Garrison rubbed his jaw with the back of his thumb. “It’s a warning, Little G. I don’t want to see you hurt or screwed out of anything you deserve. You’ve earned your spot on the High Council. It’s all you’ve ever wanted.”
Was it? Maybe once, but was it still? Or was it something he’d decided wasn’t what he’d thought?
“I’m not stopping,” Grier said.
“Learn the truth, then. But there’s no coming back from going too far.” Garrison pulled out a stack of envelopes from his back pocket, handed it to him, and left through a different corridor.
Grier flipped over the envelopes. They were his… Every letter he’d ever written to Emeryss…
His mother’s handwriting had scribbled out Issolia’s name and Emeryss’s location and had replaced it with their address. Each one had been opened.
Emeryss hadn’t written because she hadn’t seen the letters.
He squeezed them in his fist, red-hot fury barreling through him, and yanked open the door to Avrist’s office. It creaked on its hinges and banged loudly against the wall.
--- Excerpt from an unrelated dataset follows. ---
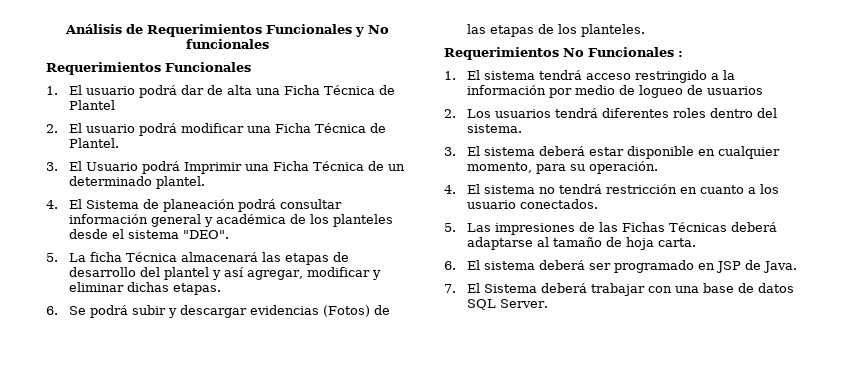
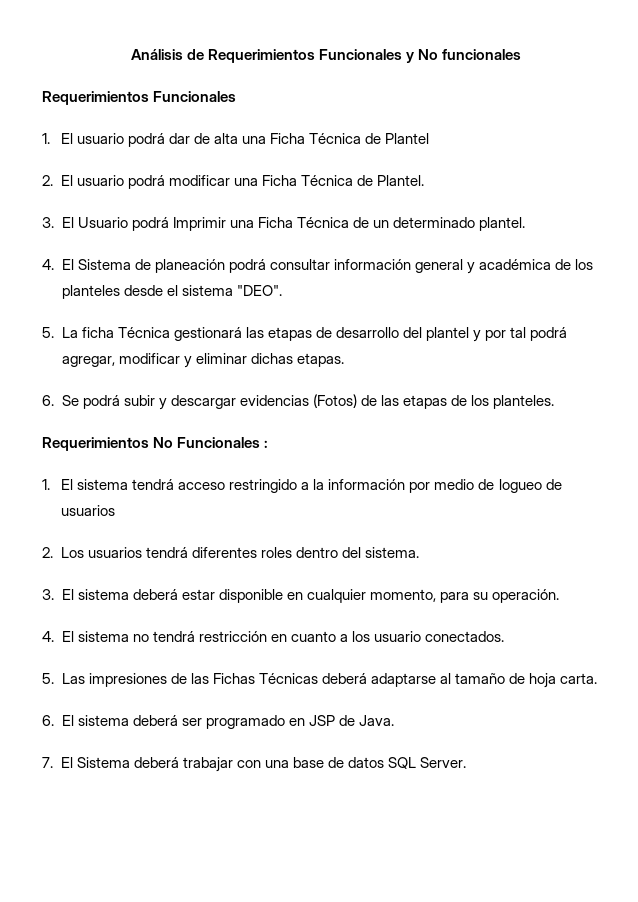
[180,252,258,262] almacenará -> [173,327,242,341] gestionará
[223,267,244,277] así -> [485,327,568,341] por tal podrá

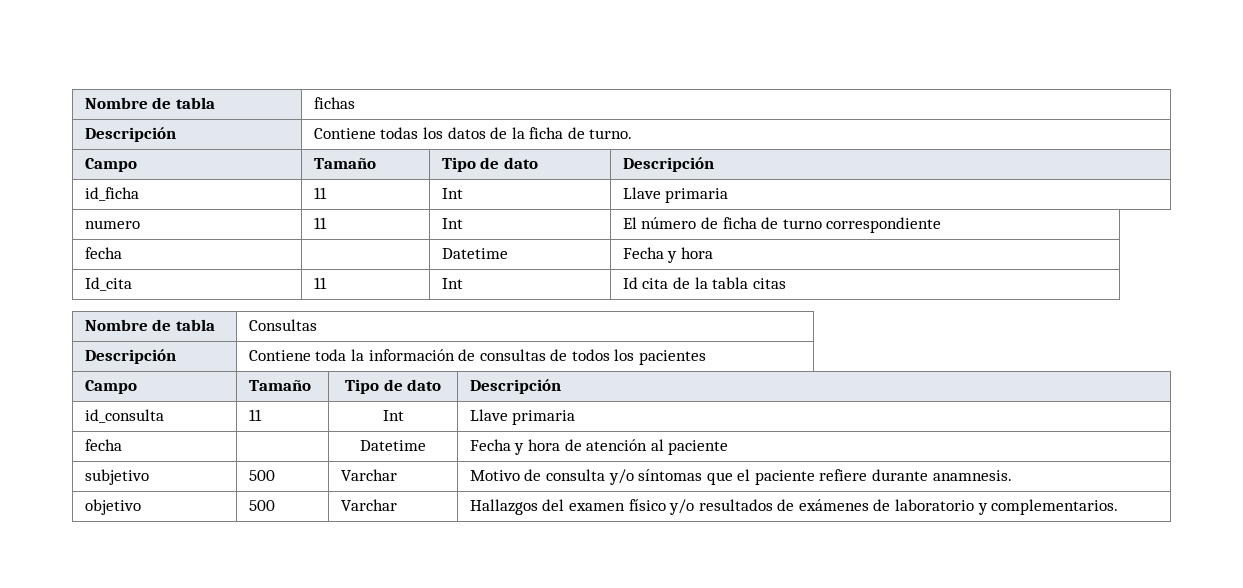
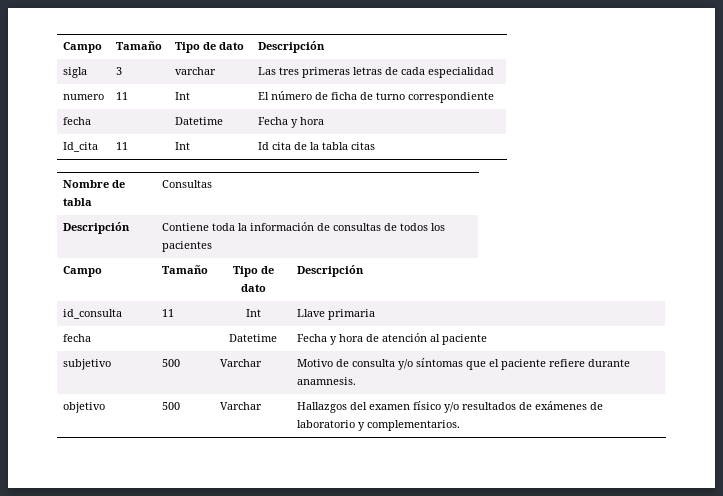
[84,97,215,109] [313,97,355,109] [84,127,176,142] [313,127,633,139] [84,158,137,172] [313,158,376,169] [441,157,538,172] [622,157,714,172] [84,187,139,201] [313,187,327,199] [441,188,463,199] [622,187,729,203] Nombre de tabla | fichas // Descripción | Contiene todas los datos de la ficha de turno. // Campo | Tamaño | Tipo de dato | Descripción // id_ficha | 11 | Int | Llave primaria -> [62,42,102,53] [115,41,162,50] [174,42,244,53] [257,41,325,53] [62,67,87,78] [115,67,122,75] [174,67,216,75] [257,67,494,78] Campo | Tamaño | Tipo de dato | Descripción // sigla | 3 | varchar | Las tres primeras letras de cada especialidad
Too far? His brother had been afraid he’d be willing to go too far?
He hadn’t gone far enough, and once he had his answers from Avrist, his mother would be next.
Chapter 10
Avrist’s office — Great Library — Stadhold
Grier let the door creak shut behind him. His eyes went to the fireplace glowing orange and yellow with a freshly kept fire. Someone had been in here.
“Dova?”
When no one answered, he moved toward Avrist’s desk.